The highway wound for the most part along the shores of a suc­cession of lakes and through farm lands in which the corn had already been harvested; but as dusk fell they entered more desolate country in which hills became more frequent and habitations lay farther apart. With the advance of night the gradients grew steeper, and there came longer intervals during which the carriage ceased its violent swaying, so its occupants were able to snatch quite considerable periods of fit­ful sleep.

When dawn came, they were winding their way down towards an­other plain, and having crossed it they reached a lake, on the north shore of which lay Falun. At seven o'clock they entered the little town with the satisfaction of knowing that they had accomplished then-long and wearisome journey in a bare seventeen hours. But, to their intense annoyance, they soon learned they had suffered to no purpose, as Gustavus had left the place three days before.

Having raised a company of volunteers the King had despatched them south-west to Annefors and ridden off himself ahead of them in that direction. After a meal and a change of horses Mr. Elliot and Roger followed, reaching the place at nightfall. But the King was still two days ahead of them, and reported to be fifty miles to the north-west at Malung.

Hugh Elliot, although trained for a soldier, had never been strong and was now suffering from a slight fever; so Roger insisted that they should pass the night where they were. On reaching Malung the follow­ing evening they learned that Gustavus had never been there at all, so next morning they decided to head for Charlottenburg, on the frontier, as the most likely place that he would choose for his head­quarters in an attempt to intercept the Danes.

Their route now lay crosswise to the chains of lakes and mountains, necessitating many lengthy detours, so they did not reach the frontier town until the evening of the 27th. As Gustavus was not there, they pushed on further south next day, only to be met with the news that the Danes had opened hostilities on the 26th and were now pouring through the Friedrikshald gap, some thirty miles distant. Having come upon no indication that any Swedish forces had passed that way, they turned back and spent another night in Charlottenburg.

Fatigue, and the additional strain of knowing that the war he had sought to prevent was now in active progress, had increased Elliot's fever to such a degree that Roger refused to let him proceed further until they had something definite to go on. That night, the 29th, a courier informed them that Gustavus was at Carlstadt, on Lake Vener; but, just as they were about to set out in the morning an officer came riding up, and as they learned later, suspecting that they might be spies, swore to them that the King was further north at Edeback.

Wearily they recrossed the chains of mountains, only to find two days later that they had been deceived, and have it confirmed that Gustavus had made Carlstadt his headquarters. A road down a long winding valley led south directly to the lake; and, making a great effort to catch the King before he moved again, they reached the town at dawn on the 3rd of October.

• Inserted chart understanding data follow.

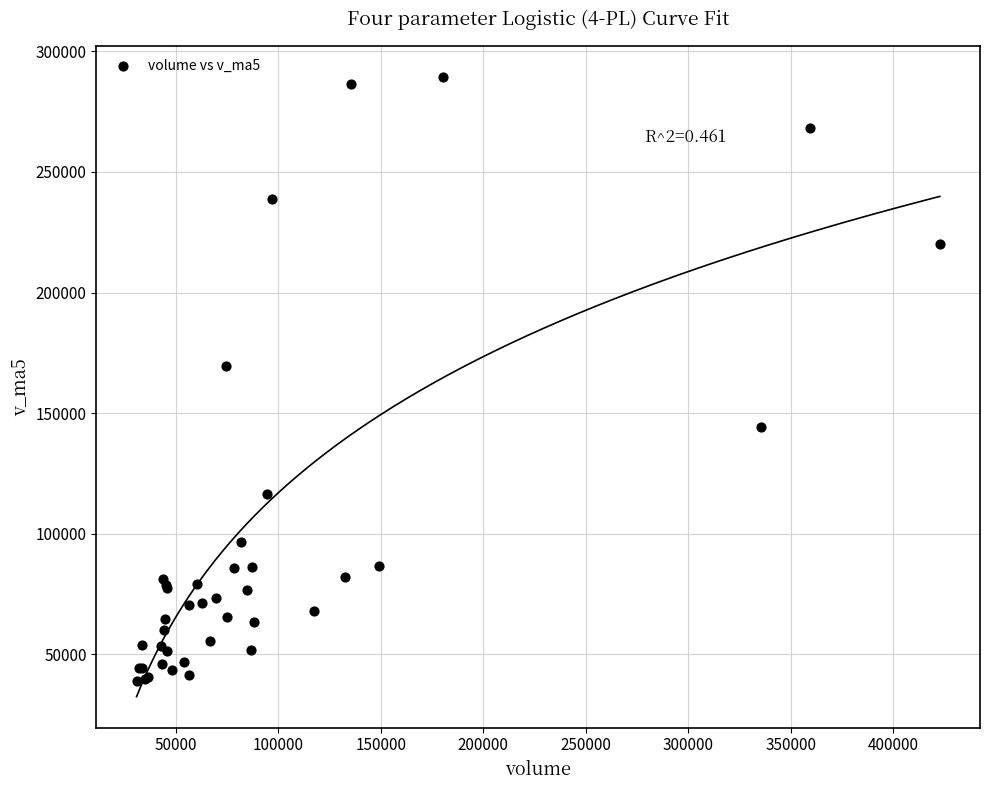

What Y value in the scatter plot is closest to 164072?

169341.5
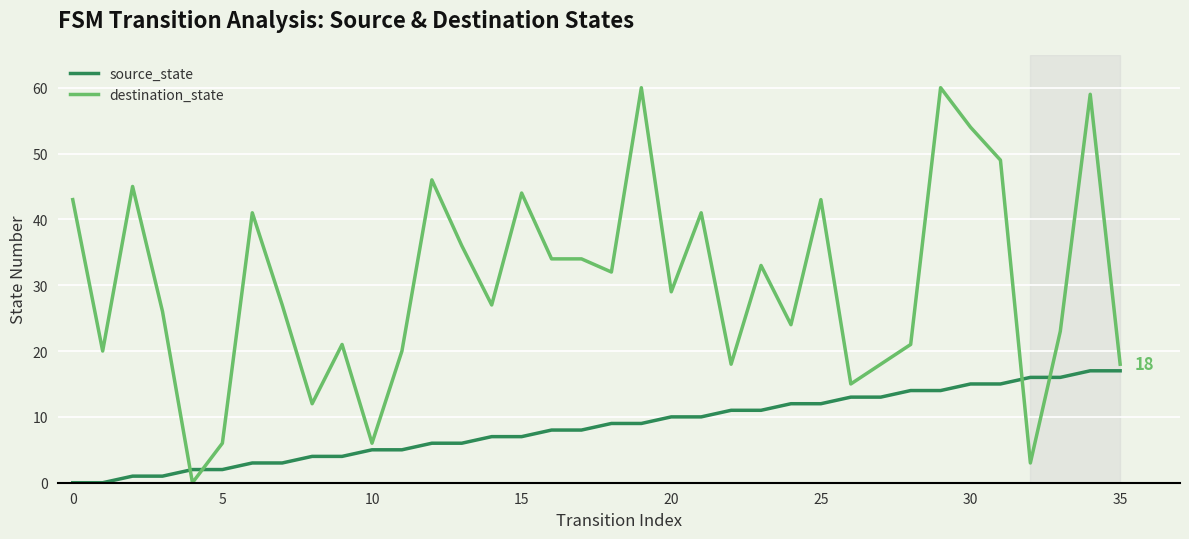

What is the highest value of the source_state series?

17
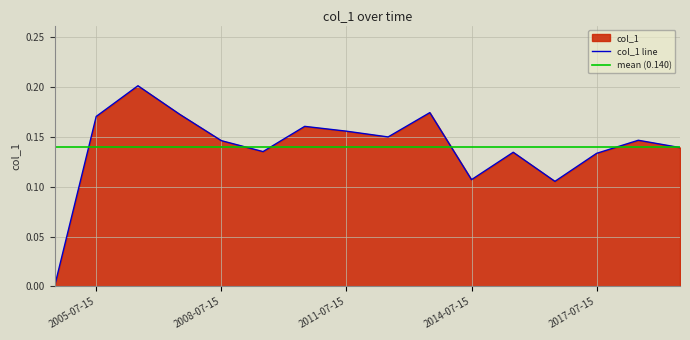

Reading left to right, transcribe all the data shown in this chart.

0.0	0.2	0.2	0.2	0.1	0.1	0.2	0.2	0.2	0.2	0.1	0.1	0.1	0.1	0.1	0.1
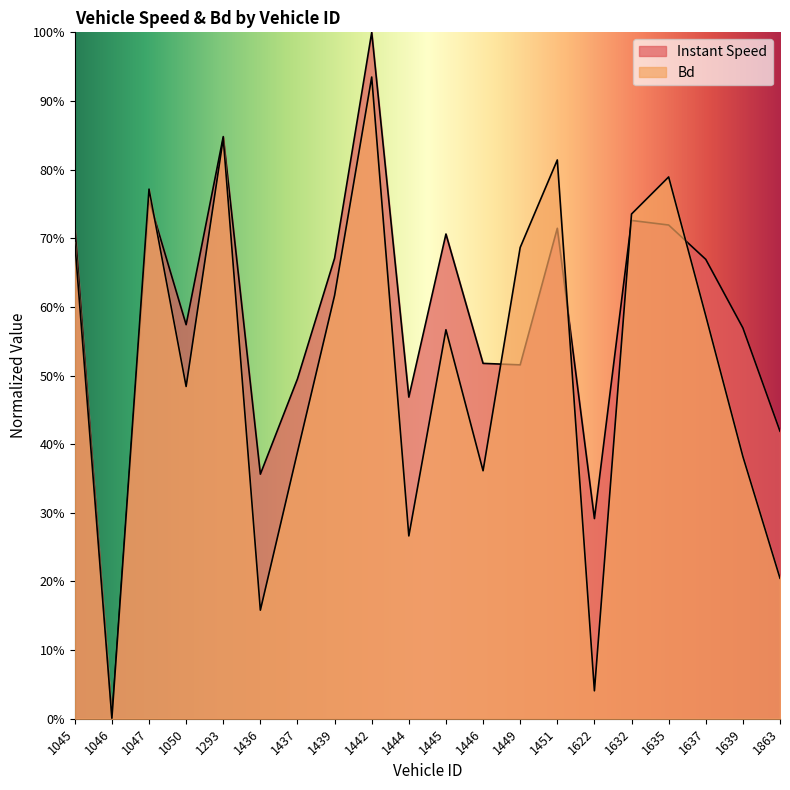

Rank the series at 1047 from lowest to highest value.

instspeed, Bd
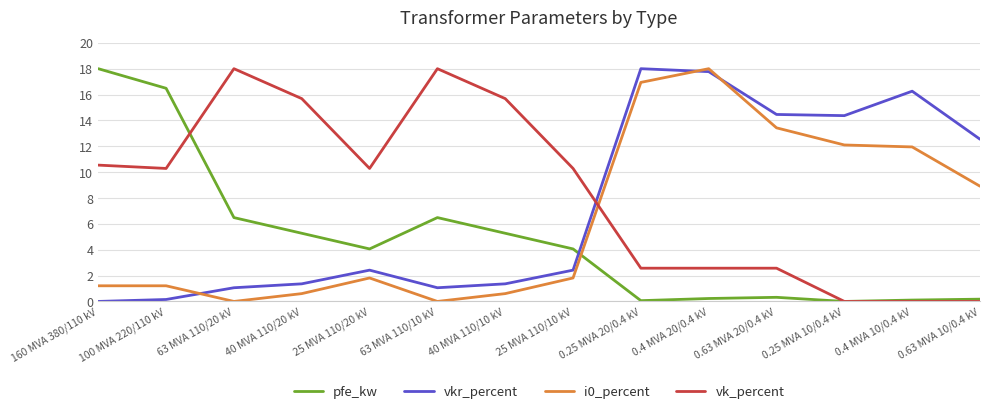

Is it true that vk_percent equals 7.7 at 0.4 MVA 10/0.4 kV?

False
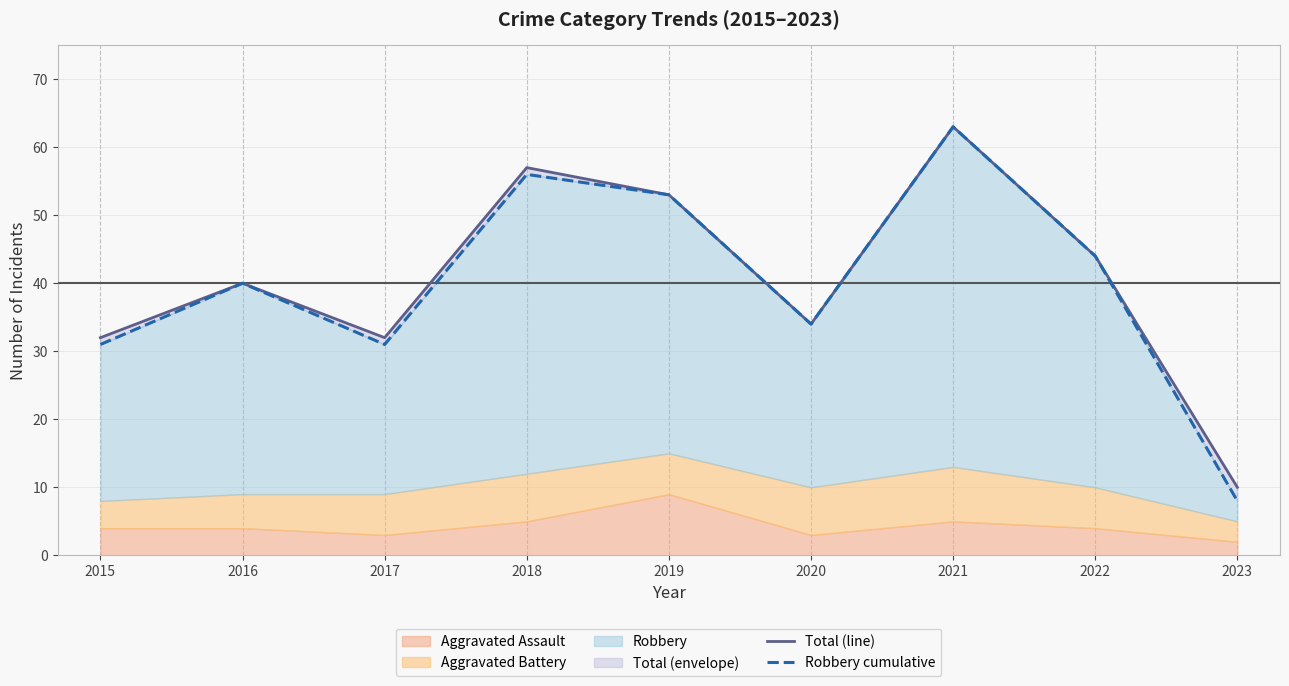

At 2017, list the series in order from smallest to largest.

Robbery cumulative, Total (line)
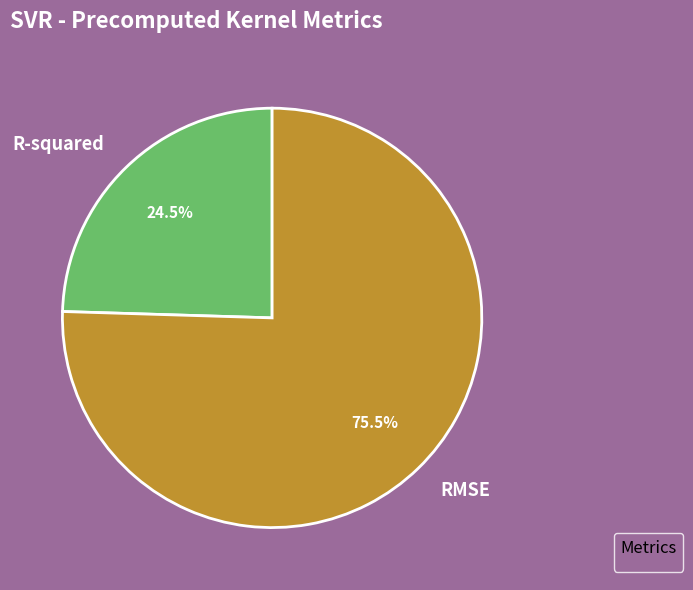

Which slice represents more than half of the pie?

RMSE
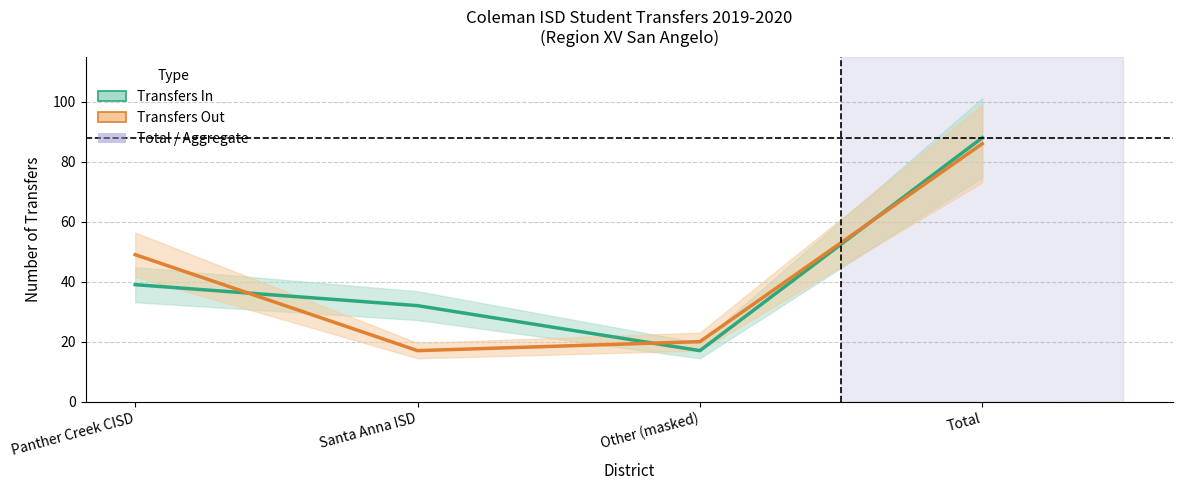

What is the spread (max minus min) of values at Total?

2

Gustavus's camp was just outside it, and after eleven gruelling days and nights, on driving up before a little group of tents they found that they had at last run him to earth.

On alighting and stretching his limbs Roger was quite shocked by the appearance of the camp. The brave show that Gustavus's quarters had made in Finland was entirely lacking. A bare dozen tents were perched upon a knoll, and round about it spread hundreds of wretched-looking bivouacs, among which groups of hairy men clad in jerkins of sober black or grey were eating a meal that appeared to be distinctly scanty.